Express the rows starting at the line that contains "O SSC 2.3 veio cheio de novidades, agora a" and ending at the line that contains "NOUTATI AICI" as a Markdown table with two columns, Number and Record line, one line per entry. Omit blank lines and the pictures.

SUPPLIED INFORMATION
# # # # # # #

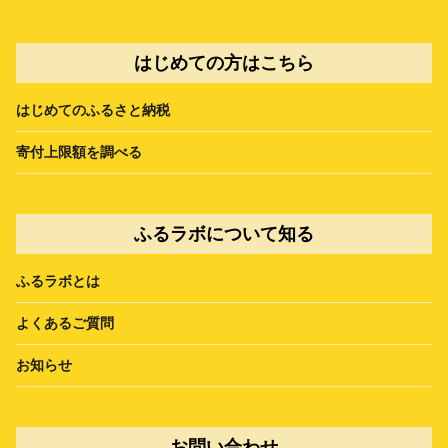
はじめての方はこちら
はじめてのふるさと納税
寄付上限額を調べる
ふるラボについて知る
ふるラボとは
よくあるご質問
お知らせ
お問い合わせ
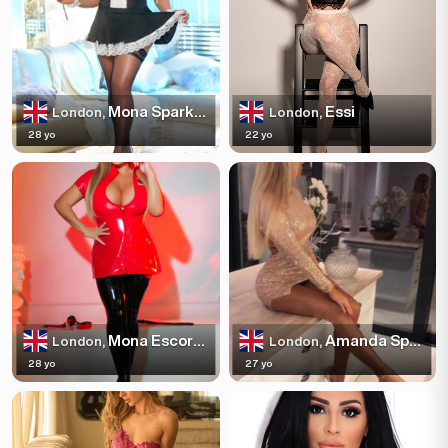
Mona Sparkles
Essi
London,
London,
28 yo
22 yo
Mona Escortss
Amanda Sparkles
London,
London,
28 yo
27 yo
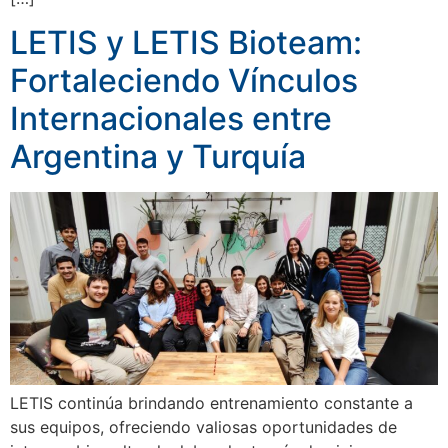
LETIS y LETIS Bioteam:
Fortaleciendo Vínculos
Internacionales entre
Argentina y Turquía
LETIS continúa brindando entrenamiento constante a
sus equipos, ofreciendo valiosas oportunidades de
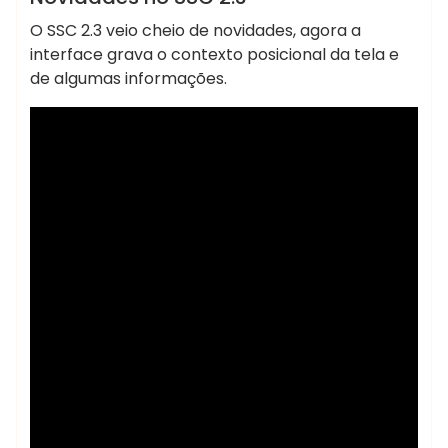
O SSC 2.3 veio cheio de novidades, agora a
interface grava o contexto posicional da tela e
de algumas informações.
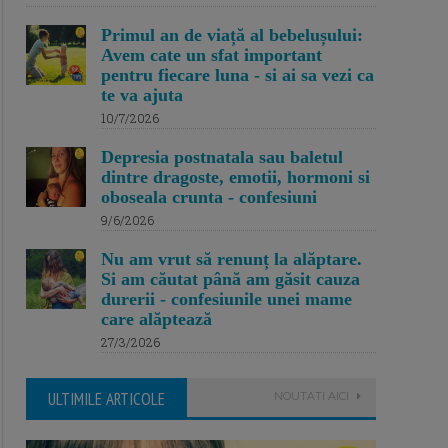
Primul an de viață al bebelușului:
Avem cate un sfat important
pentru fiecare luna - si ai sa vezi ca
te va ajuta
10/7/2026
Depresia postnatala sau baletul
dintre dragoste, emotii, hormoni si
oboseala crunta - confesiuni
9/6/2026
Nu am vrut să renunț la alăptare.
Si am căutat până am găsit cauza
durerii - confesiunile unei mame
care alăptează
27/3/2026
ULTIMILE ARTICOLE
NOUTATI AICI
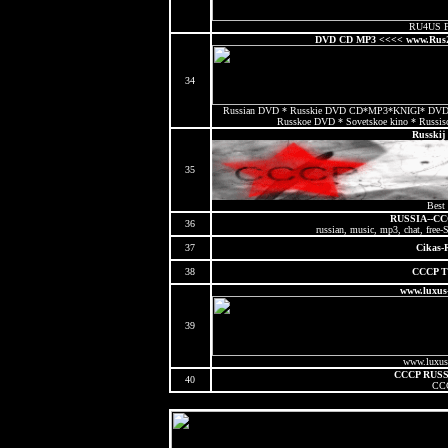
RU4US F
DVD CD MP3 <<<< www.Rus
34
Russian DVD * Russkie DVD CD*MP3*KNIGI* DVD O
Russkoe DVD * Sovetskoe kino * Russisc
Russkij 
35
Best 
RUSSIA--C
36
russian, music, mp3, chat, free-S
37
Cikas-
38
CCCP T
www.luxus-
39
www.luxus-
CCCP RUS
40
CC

# # # # # # #

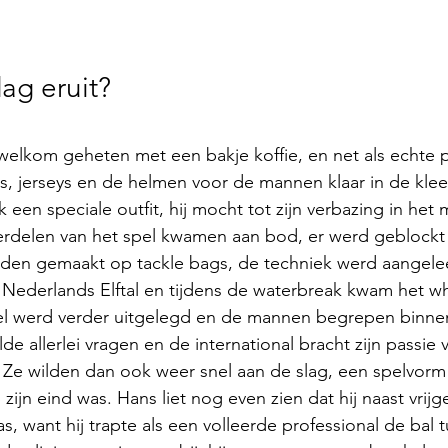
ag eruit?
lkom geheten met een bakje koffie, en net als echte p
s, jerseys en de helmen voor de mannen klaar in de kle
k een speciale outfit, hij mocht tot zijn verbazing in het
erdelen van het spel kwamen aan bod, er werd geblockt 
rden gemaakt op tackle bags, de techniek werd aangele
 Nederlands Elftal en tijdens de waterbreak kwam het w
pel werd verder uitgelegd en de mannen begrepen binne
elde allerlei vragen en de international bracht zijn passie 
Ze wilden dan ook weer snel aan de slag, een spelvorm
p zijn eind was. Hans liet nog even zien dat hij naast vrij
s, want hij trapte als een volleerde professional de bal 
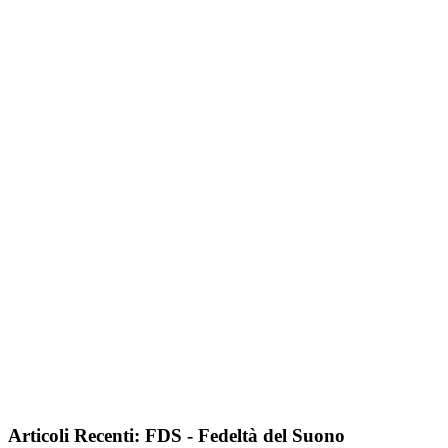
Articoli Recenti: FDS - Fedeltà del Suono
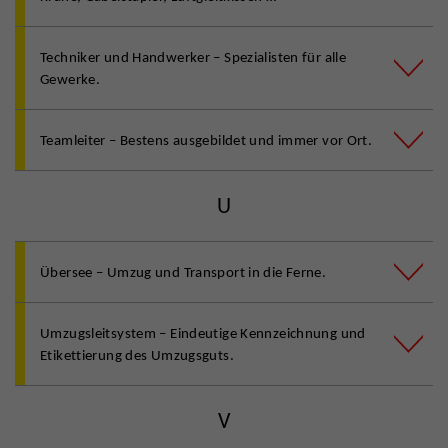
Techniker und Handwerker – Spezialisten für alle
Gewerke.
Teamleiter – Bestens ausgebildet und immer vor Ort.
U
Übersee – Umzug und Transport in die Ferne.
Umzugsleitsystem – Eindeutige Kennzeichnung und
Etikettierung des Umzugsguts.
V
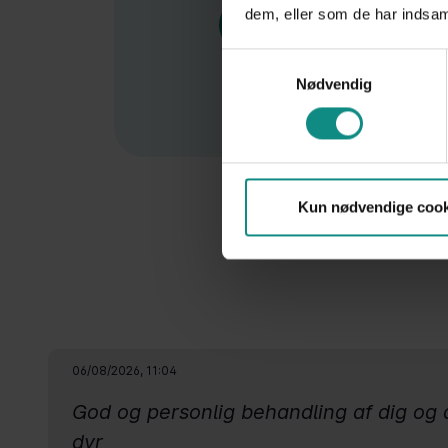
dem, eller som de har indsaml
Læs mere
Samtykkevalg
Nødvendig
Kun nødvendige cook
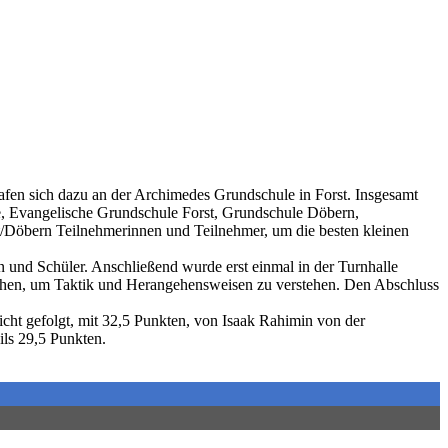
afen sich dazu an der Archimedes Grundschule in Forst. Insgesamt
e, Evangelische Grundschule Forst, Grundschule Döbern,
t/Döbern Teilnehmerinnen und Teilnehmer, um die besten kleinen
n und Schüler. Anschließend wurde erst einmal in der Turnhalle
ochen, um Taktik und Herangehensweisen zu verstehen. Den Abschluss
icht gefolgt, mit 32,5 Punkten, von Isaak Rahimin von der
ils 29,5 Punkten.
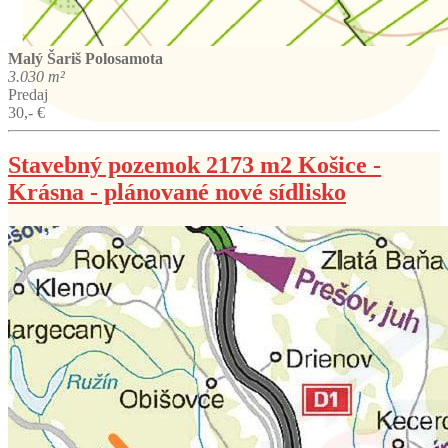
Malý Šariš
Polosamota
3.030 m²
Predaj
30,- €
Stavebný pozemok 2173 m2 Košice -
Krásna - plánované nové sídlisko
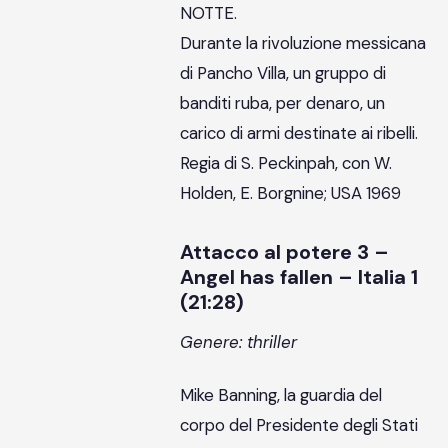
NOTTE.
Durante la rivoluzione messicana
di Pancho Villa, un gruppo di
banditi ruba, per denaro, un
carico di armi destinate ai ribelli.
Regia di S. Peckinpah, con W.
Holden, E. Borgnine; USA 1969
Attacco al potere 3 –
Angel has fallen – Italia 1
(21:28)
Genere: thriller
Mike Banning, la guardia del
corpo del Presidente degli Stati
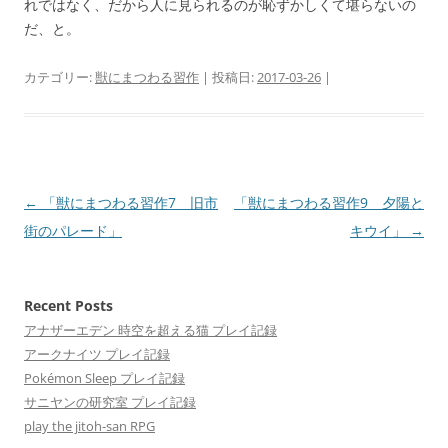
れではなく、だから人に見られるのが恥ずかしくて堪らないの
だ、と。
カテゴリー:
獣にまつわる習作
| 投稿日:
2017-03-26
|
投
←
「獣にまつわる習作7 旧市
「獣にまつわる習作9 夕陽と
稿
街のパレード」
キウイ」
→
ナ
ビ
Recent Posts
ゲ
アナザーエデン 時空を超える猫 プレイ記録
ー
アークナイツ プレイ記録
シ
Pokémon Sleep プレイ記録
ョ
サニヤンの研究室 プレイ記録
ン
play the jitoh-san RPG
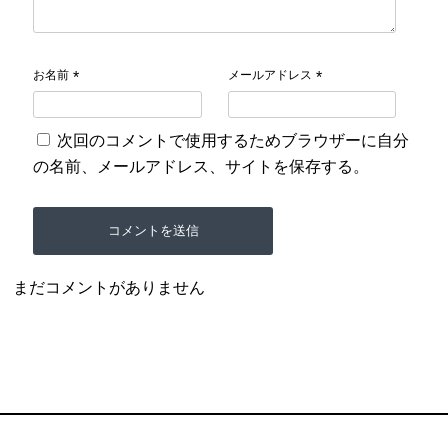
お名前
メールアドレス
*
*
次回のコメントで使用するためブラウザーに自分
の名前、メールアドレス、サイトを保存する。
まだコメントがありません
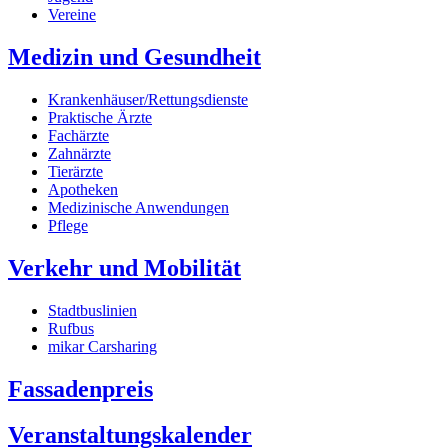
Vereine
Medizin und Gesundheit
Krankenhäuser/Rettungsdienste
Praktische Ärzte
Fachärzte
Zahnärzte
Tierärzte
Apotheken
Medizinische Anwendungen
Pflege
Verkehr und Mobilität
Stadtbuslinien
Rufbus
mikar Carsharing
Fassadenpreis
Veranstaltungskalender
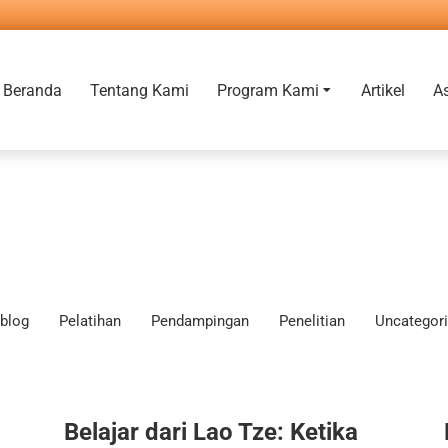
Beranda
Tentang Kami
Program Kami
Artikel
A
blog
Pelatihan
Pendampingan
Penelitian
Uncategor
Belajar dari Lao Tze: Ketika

# # # # # # #

SOLVED PROBLEM
| Number | Record line |
|---|---|
| 1 | O SSC 2.3 veio cheio de novidades, agora a |
| 2 | interface grava o contexto posicional da tela e |
| 3 | de algumas informações. |
| 4 | Primul an de viață al bebelușului: |
| 5 | Avem cate un sfat important |
| 6 | pentru fiecare luna - si ai sa vezi ca |
| 7 | te va ajuta |
| 8 | 10/7/2026 |
| 9 | Depresia postnatala sau baletul |
| 10 | dintre dragoste, emotii, hormoni si |
| 11 | oboseala crunta - confesiuni |
| 12 | 9/6/2026 |
| 13 | Nu am vrut să renunț la alăptare. |
| 14 | Si am căutat până am găsit cauza |
| 15 | durerii - confesiunile unei mame |
| 16 | care alăptează |
| 17 | 27/3/2026 |
| 18 | ULTIMILE ARTICOLE |
| 19 | NOUTATI AICI |